> Material to process:
#####
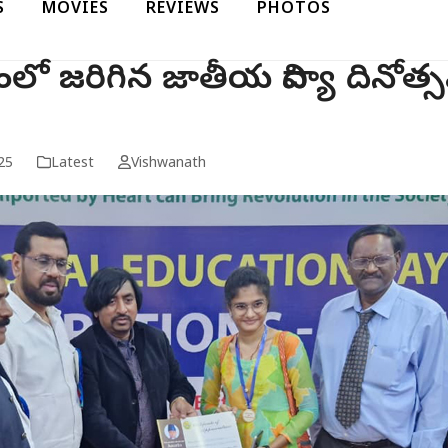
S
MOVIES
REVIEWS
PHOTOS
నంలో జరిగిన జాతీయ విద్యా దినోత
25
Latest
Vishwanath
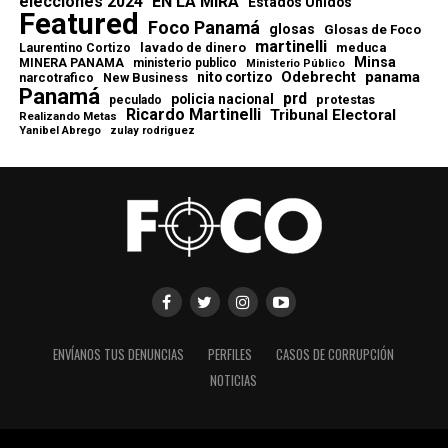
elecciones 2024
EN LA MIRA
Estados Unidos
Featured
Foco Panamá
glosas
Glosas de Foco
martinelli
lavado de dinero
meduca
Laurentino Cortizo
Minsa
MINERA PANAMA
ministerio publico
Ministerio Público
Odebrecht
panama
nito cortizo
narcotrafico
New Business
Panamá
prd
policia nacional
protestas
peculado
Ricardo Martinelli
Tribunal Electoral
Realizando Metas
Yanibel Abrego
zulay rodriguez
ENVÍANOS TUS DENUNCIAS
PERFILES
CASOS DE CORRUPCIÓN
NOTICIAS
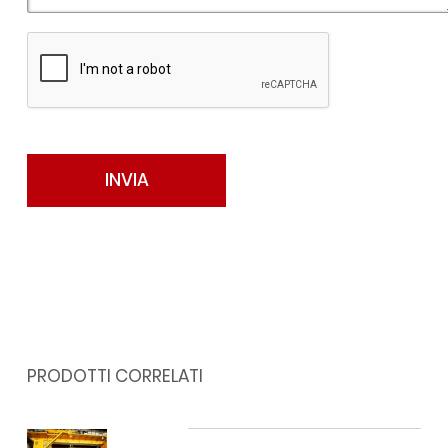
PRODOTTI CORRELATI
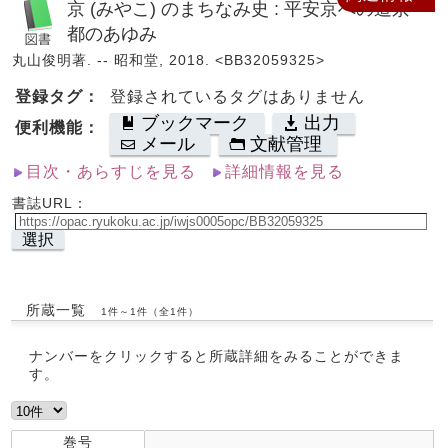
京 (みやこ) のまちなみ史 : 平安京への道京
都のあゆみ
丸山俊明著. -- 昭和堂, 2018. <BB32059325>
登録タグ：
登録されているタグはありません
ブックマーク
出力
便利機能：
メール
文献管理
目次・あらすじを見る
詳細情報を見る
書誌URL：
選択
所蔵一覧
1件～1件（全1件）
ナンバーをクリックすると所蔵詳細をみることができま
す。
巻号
#####
> Goal of the exercise: No pictures should appear in the copy, and each record above is to be returned exactly.

> Exercise solution:
S
MOVIES
REVIEWS
PHOTOS
నంలో జరిగిన జాతీయ విద్యా దినోత
25
Latest
Vishwanath
elecciones 2024
EN LA MIRA
Estados Unidos
Featured
Foco Panamá
glosas
Glosas de Foco
martinelli
lavado de dinero
meduca
Laurentino Cortizo
Minsa
MINERA PANAMA
ministerio publico
Ministerio Público
Odebrecht
panama
nito cortizo
narcotrafico
New Business
Panamá
prd
policia nacional
protestas
peculado
Ricardo Martinelli
Tribunal Electoral
Realizando Metas
Yanibel Abrego
zulay rodriguez
ENVÍANOS TUS DENUNCIAS
PERFILES
CASOS DE CORRUPCIÓN
NOTICIAS
PRODOTTI CORRELATI
京 (みやこ) のまちなみ史 : 平安京への道京
都のあゆみ
丸山俊明著. -- 昭和堂, 2018. <BB32059325>
登録タグ：
登録されているタグはありません
ブックマーク
出力
便利機能：
メール
文献管理
目次・あらすじを見る
詳細情報を見る
書誌URL：
選択
所蔵一覧
1件～1件（全1件）
ナンバーをクリックすると所蔵詳細をみることができま
す。
巻号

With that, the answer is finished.